Não apenas: utilizara-o para conquistar
a tia, perdê-la, condená-la.
- O purgatório dura uns tempos e acaba, tia. A culpa é minha; Deus é
justo, não mandará a tia para o inferno.
- Cabrito tolo, sou cabra velha. Me chame de cabra, minha cabra.
Jamais, mesmo se quisesse,
nem sequer na hora do pecado, quando a cabeça não pensa e a boca geme e grita.
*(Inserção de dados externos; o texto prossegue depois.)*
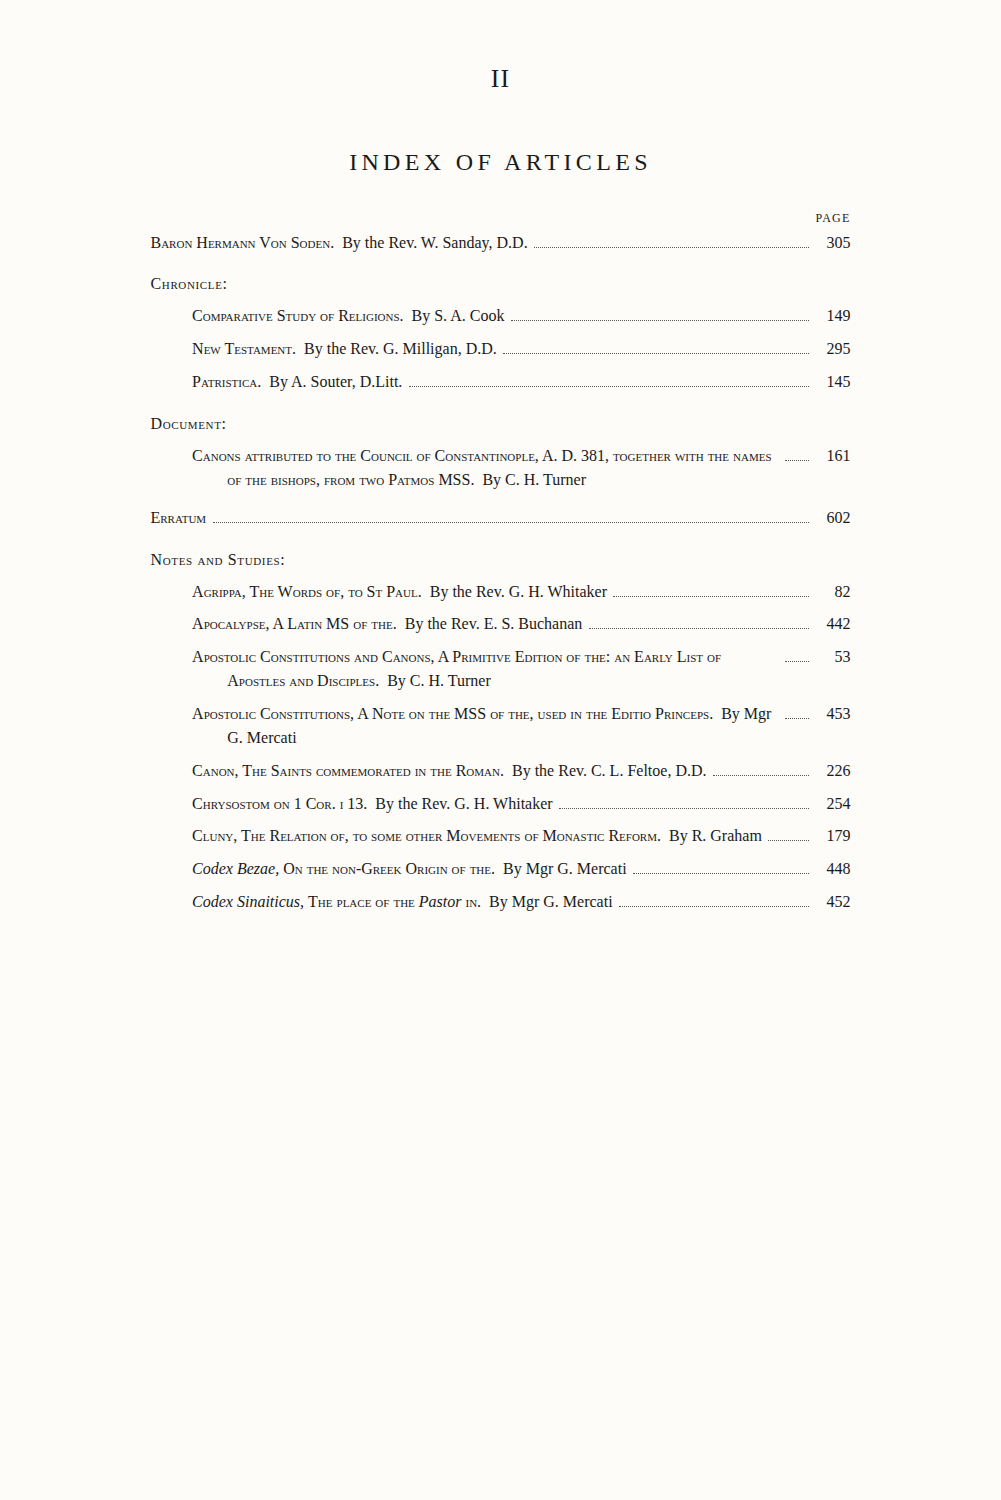II
INDEX OF ARTICLES
PAGE
Baron Hermann Von Soden. By the Rev. W. Sanday, D.D. 305
Chronicle:
Comparative Study of Religions. By S. A. Cook 149
New Testament. By the Rev. G. Milligan, D.D. 295
Patristica. By A. Souter, D.Litt. 145
Document:
Canons attributed to the Council of Constantinople, A. D. 381, together with the names of the bishops, from two Patmos MSS. By C. H. Turner 161
Erratum 602
Notes and Studies:
Agrippa, The Words of, to St Paul. By the Rev. G. H. Whitaker 82
Apocalypse, A Latin MS of the. By the Rev. E. S. Buchanan 442
Apostolic Constitutions and Canons, A Primitive Edition of the: an Early List of Apostles and Disciples. By C. H. Turner 53
Apostolic Constitutions, A Note on the MSS of the, used in the Editio Princeps. By Mgr G. Mercati 453
Canon, The Saints commemorated in the Roman. By the Rev. C. L. Feltoe, D.D. 226
Chrysostom on 1 Cor. i 13. By the Rev. G. H. Whitaker 254
Cluny, The Relation of, to some other Movements of Monastic Reform. By R. Graham 179
Codex Bezae, On the non-Greek Origin of the. By Mgr G. Mercati 448
Codex Sinaiticus, The place of the Pastor in. By Mgr G. Mercati 452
Cabra dissera Osnar, voz do demónio, quando a vira deslumbrante na porta da
marinete de Jairo, acrescentando indecente comentário sobre a fartura do ubre,
o Imundo. E ele? Onde mergulhara a cabeça, pousara os lábios, onde, desvairado,
mordeu?
- Me perdoe, tia. Jure que me perdoa.
- Diga Tieta.
Na barriga de músculos rijos navegam os dedos em descoberta. O dedo
mínimo enfia-se no umbigo, faz cócegas, a brasa cresce em labareda, consumindo
o pecado, cobrindo o crime, acendendo o luar:
- Quero lhe dizer, tia…
- Tieta.
- Quero lhe dizer que mesmo tendo de pagar durante a eternidade no fogo
do inferno, ainda assim…
- Diga, meu cabrito…
- … ainda assim, não me arrependo. E se o castigo pudesse ser pior,
mesmo assim…
- Diga…
- … mesmo assim eu queria…
Onde a mão? A chama queima da ponta dos pés à ponta dos cabelos, percorre
o corpo, a testa lateja, abre-se a boca, cresce o Cão.
- Queria o que, cabrito? Me diga…
- Estar aqui com a tia.
- Tieta.
A mão procura, encontra, apalpa, empunha. Desmedido Demónio.
- Tieta, não me arrependo, ai não, Tieta!
- Diga cabra, meu cabrito.
Onde estão as trevas e o inferno e o temor de Deus? Sob o luar, o
paraíso se abre para o Cão, estreita porta de mel e rosa negra. Vale o inferno
e muito mais. Vem, meu cabrito! Ai, cabra, minha cabra, sou bode inteiro, em fogo me consumo.